< Psalmen 41 >
1 Voor muziekbegeleiding. Een psalm van David. Heil, die bezorgd is voor zwakken en armen: Op de dag van rampspoed zal Jahweh hem redden.
Dem Sangmeister. Ein Psalm Davids. Selig der, welcher verständig handelt mit dem Armen. Am bösen Tag läßt ihn Jehovah entrinnen.
2 Jahweh behoedt en behoudt hem, maakt hem gelukkig op aarde, En geeft hem niet prijs aan de haat van zijn vijand.
Jehovah wird behüten und beleben ihn. Selig wird er auf der Erde, und Er wird ihn nicht geben in seiner Feinde Willen.
3 Jahweh zal hem op zijn ziekbed verkwikken, En zijn lijdenssponde verlichten.
Jehovah unterstützt ihn auf dem Siechbette, Du kehrst um sein ganzes Lager in seiner Krankheit.
4 Ik bid wel: "Jahweh, wees mij genadig; Genees mijn ziel, want ik heb gezondigd tegen U!"
Ich sprach: Jehovah, sei mir gnädig und heile meine Seele; denn ich habe gesündigt wider Dich.
5 Maar mijn vijand verwenst mij: "Wanneer gaat hij dood, en verdwijnt ook zijn naam!"
Meine Feinde sprachen Böses wider mich: Wann wird er sterben und sein Name vergehen?

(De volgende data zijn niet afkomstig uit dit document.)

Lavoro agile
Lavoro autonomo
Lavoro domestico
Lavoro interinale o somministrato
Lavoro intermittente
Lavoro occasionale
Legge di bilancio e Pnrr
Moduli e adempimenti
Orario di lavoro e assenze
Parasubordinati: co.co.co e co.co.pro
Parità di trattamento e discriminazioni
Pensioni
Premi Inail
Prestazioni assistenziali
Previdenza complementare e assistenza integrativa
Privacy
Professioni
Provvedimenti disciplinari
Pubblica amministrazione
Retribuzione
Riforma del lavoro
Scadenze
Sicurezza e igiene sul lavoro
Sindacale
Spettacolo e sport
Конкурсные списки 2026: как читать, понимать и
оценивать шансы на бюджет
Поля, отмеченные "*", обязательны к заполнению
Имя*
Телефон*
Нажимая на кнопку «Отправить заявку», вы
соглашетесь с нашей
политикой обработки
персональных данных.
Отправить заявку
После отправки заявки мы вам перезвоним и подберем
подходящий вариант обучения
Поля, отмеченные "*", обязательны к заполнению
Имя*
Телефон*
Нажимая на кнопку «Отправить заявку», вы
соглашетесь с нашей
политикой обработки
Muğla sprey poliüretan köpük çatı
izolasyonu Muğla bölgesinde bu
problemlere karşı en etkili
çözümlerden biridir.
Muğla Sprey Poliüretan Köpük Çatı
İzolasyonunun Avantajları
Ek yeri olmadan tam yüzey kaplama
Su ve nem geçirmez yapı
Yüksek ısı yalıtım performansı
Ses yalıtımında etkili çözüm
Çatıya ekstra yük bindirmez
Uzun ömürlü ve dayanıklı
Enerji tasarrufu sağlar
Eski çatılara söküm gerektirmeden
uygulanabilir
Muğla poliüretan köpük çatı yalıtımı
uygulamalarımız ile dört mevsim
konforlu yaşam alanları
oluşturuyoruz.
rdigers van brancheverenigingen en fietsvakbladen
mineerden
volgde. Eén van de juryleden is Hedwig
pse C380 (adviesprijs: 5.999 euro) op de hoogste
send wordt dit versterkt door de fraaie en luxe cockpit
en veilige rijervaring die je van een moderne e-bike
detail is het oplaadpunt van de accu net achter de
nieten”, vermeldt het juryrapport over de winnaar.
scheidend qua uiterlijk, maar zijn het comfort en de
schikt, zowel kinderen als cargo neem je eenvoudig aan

6 En komt er een op bezoek, dan huichelt zijn hart, Verzint hij leugens, en gaat ze buiten vertellen.
Und kommt einer, um zu sehen, so redet er Eitles; sein Herz bringt Unrecht zusammen. Er geht hinaus, draußen redet er es.
7 Al die mij haten, smoezelen onder elkander, En denken het ergste van mij:
Alle meine Hasser flüstern zusammen wider mich, wider mich erdenken sie mir Böses.
8 "Een helse pest kleeft hem aan; Waar hij ligt, blijft hij liggen!" ()
Ein Wort Belials ergieße sich über ihn! Und wenn er liegt, so stehe er nicht wieder auf.
9 Zelfs mijn vriend, op wien ik vertrouwde, En die mijn brood heeft gegeten, heft de hiel tegen mij op.
Auch der Mann, der mit mir in Frieden ist, dem ich vertraute, der mein Brot ißt, hebt hoch die Ferse wider mich.
10 Maar wees Gij mij genadig, o Jahweh; Richt mij weer op, om het hun te vergelden.
Du aber, Jehovah, sei mir gnädig, und richte mich auf, daß ich ihnen vergelte.
11 Hieraan erken ik, dat Gij mij bemint: Als mijn vijand niet over mij juicht,
Daran erkenne ich, daß Du Lust an mir hast, daß mein Feind nicht jubelt über mich.
12 Maar als ik gezond word, en Gij mij behoudt, En mij eeuwig voor uw aangezicht plaatst.
Und mich erhältst Du in meiner Rechtschaffenheit, und stellst mich vor Dein Angesicht in Ewigkeit.
13 Geloofd zij Jahweh, lsraëls God Van eeuwigheid tot eeuwigheid. Amen, Amen!
Gesegnet sei Jehovah, der Gott Israels, von Ewigkeit zu Ewigkeit. Amen und Amen.